»»

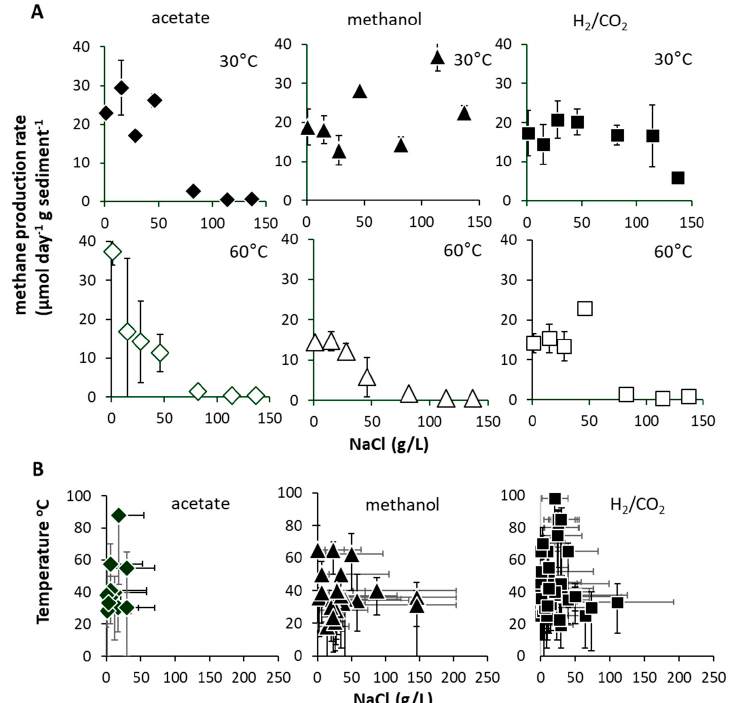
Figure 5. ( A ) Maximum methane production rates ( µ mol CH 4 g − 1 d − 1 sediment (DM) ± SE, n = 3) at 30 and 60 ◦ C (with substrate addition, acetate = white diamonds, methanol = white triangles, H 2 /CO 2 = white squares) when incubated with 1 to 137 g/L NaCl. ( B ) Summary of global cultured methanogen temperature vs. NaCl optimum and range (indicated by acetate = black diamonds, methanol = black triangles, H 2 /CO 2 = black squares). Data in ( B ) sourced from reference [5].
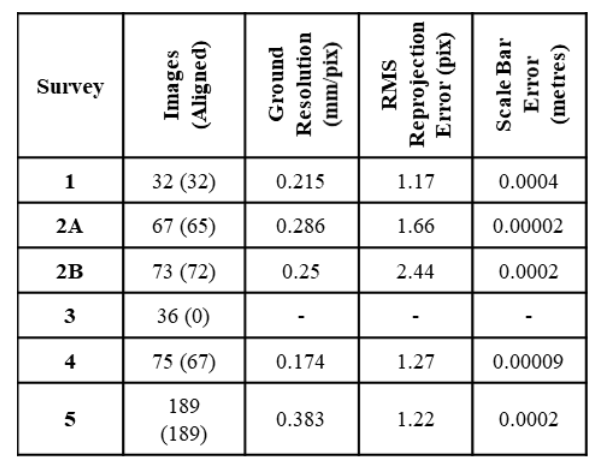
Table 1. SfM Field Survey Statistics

««
»»

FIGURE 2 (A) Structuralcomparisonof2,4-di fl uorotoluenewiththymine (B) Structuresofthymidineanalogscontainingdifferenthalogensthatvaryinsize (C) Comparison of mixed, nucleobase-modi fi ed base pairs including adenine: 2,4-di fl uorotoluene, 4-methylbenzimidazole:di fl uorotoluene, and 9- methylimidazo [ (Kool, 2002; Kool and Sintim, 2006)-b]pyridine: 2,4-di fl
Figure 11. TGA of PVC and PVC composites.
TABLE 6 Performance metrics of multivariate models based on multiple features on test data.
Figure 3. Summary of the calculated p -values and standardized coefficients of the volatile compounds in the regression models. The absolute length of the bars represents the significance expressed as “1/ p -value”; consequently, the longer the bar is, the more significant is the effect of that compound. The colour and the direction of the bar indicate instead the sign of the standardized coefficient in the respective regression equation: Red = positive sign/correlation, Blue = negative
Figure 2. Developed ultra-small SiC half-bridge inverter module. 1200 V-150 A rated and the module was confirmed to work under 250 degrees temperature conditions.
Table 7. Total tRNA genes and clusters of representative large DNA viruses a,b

««
»»

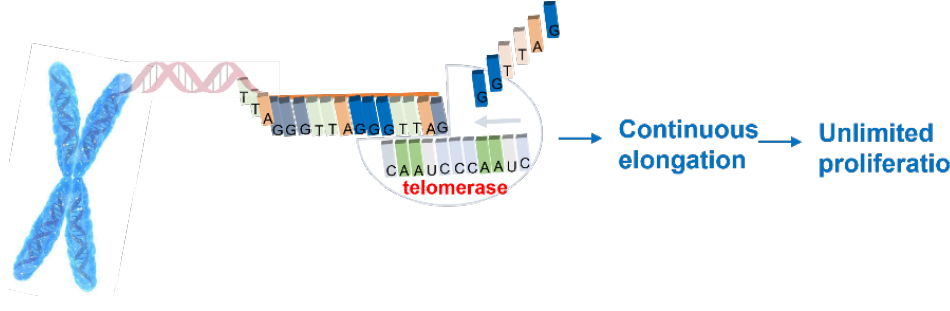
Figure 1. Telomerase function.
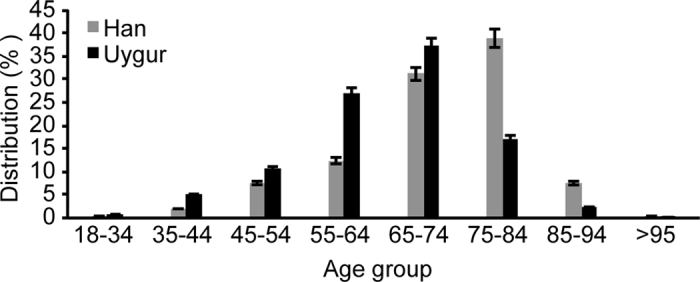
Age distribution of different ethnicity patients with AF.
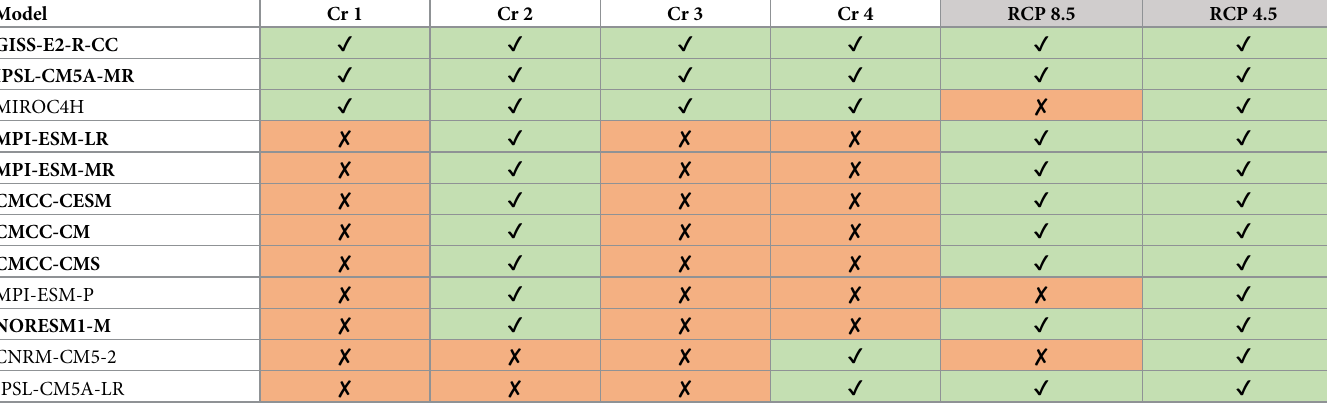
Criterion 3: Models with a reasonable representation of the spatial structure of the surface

««

• **Work required**:
Beginning at the line with "Figure 3. Summary" and ending at the line with "Table 7. Total", reproduce each line of the data above exactly, and add no other lines.

• **Problem solution**:
Figure 3. Summary of the calculated p -values and standardized coefficients of the volatile compounds in the regression models. The absolute length of the bars represents the significance expressed as “1/ p -value”; consequently, the longer the bar is, the more significant is the effect of that compound. The colour and the direction of the bar indicate instead the sign of the standardized coefficient in the respective regression equation: Red = positive sign/correlation, Blue = negative
Figure 2. Developed ultra-small SiC half-bridge inverter module. 1200 V-150 A rated and the module was confirmed to work under 250 degrees temperature conditions.
Table 7. Total tRNA genes and clusters of representative large DNA viruses a,b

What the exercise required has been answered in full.